4.7.1 Non-opioid analgesics

For mild to moderate pain relief. Suitable for pain in musculoskeletal conditions.

GREEN Paracetamol

tablets 500mg, soluble tablets 500mg

suspension 120mg/5m, 250mg/5mL

suspension SF 500mg/5mL (Rosemont)

suppositories 125mg, 250mg, 500mg

For short term use as advised by acute pain team or anaesthetists only

RED Paracetamol intravenous infusion 10mg/mL 100mL vial

Non-steroidal Anti-inflammatory Drugs

Ibuprofen, Naproxen, Diclofenac

for preparations see section 10.1.1

Compound analgesic preparations (containing opioids)

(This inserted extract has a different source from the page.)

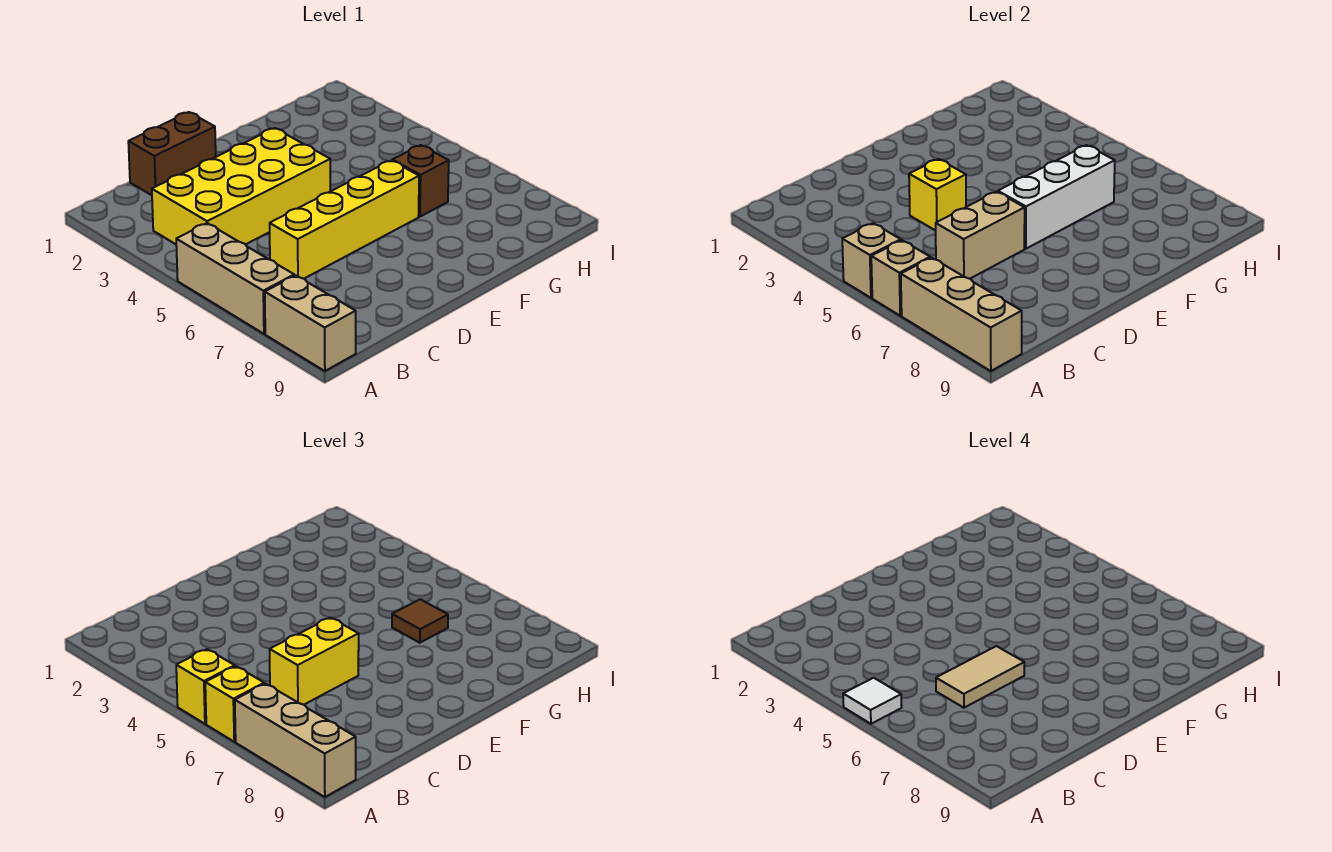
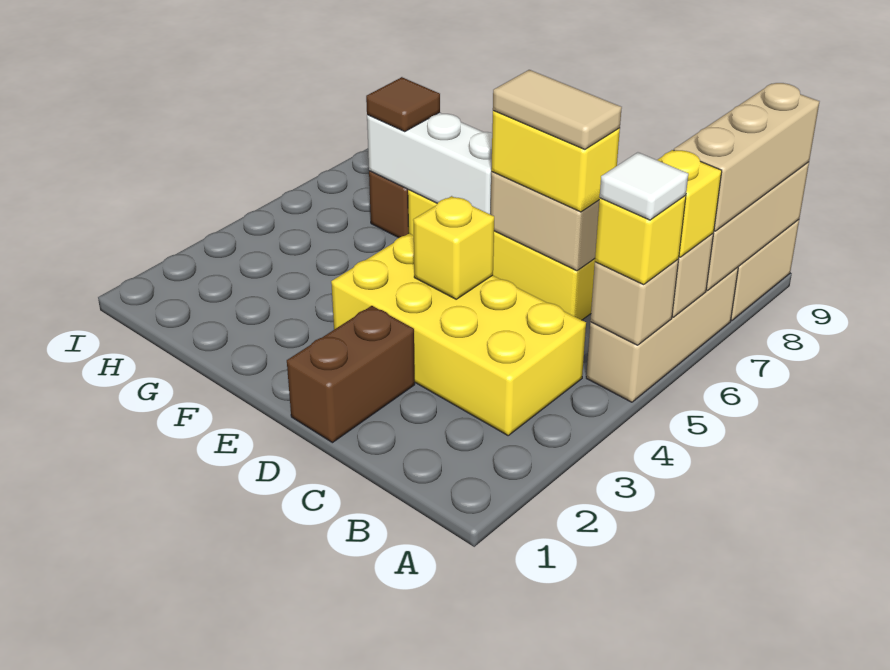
brown brick C1:D1 level 1 -> brown brick D1:D2 level 1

These preparations should not be used routinely.

Patients should be given the individual components where possible to allow titration of dose.

Where these preparations are used, they should be for short term use only, for relief of moderate pain.

GREEN Co-codamol 8/500 (codeine 8mg + paracetamol 500mg)

tablets 8/500, tablets dispersible 8/500

GREEN Co-codamol 30/500 (codeine 30mg + paracetamol 500mg)

tablets 30/500, tablets effervescent 30/500

GREEN Co-dydramol (dihydrocodeine 10mg + paracetamol 500mg)

tablets 10/500

BLACK Nefopam tablets - link to ELHE Position Statement

4.7.2 Opioid analgesics

Used for relief of moderate to severe pain. Suitable for pain of visceral origin.

GREEN Codeine phosphate

tablets 15mg, 30mg, 60mg

syrup 25mg/5mL

GREEN Dihydrocodeine

tablets 30mg

elixir 10mg/5mL

GREEN Tramadol

capsules 50mg

capsules m/r 100mg, 150mg, 200mg

(M/R preparations should be prescribed in favour of standard release if there is a risk of abuse or diversion)

RED Tramadol injection 100mg/2mL (Theatre Recovery only)

GREEN Morphine

tablets 10mg, 20mg

oral solution 10mg/5mL, 100mg/5mL

injection 10mg/mL, 15mg/mL, 30mg/mL

capsules m/r 10mg, 30mg, 60mg, 100mg

tablets m/r 5mg, 10mg, 15mg, 30mg, 60mg, 200mg

(Modified release tablets and capsules should be prescribed by brand name due to variations in release profiles – RPSGB advice 06)

N.B. This formulary does not specify which brand to prescribe because procurement costs are frequently changing. The current preferred product is MST tablets June 2017

The onus is on the prescriber to take adequate steps to assure safe and cost effective choices.

RED Morphine syringe 100mg/50mL

GREEN Diamorphine (ongoing supply problems contact pharmacist for advice)

injection 5mg, 10mg, 30mg, 100mg, 500mg

GREEN Pethidine

injection 50mg/mL, 100mg/2mL

GREEN Fentanyl matrix patches 12, 25, 50, 75,100 micrograms/hr

Matrifen®, Mezolar®, Fencino®, Opiodur®

(Fentanyl matrix patches should be prescribed by brand name to minimise the risk of reservoir patches being accidentally supplied)

N.B. This formulary does not specify which brand to prescribe because procurement costs are frequently changing.

The onus is on the prescriber to take adequate steps to assure safe and cost effective choices.

For guidance on the use of fentanyl patches in care homes - click here

AMBER Oxycodone

capsules 5mg, 10mg, 20mg (Lynlor®, Shortec®)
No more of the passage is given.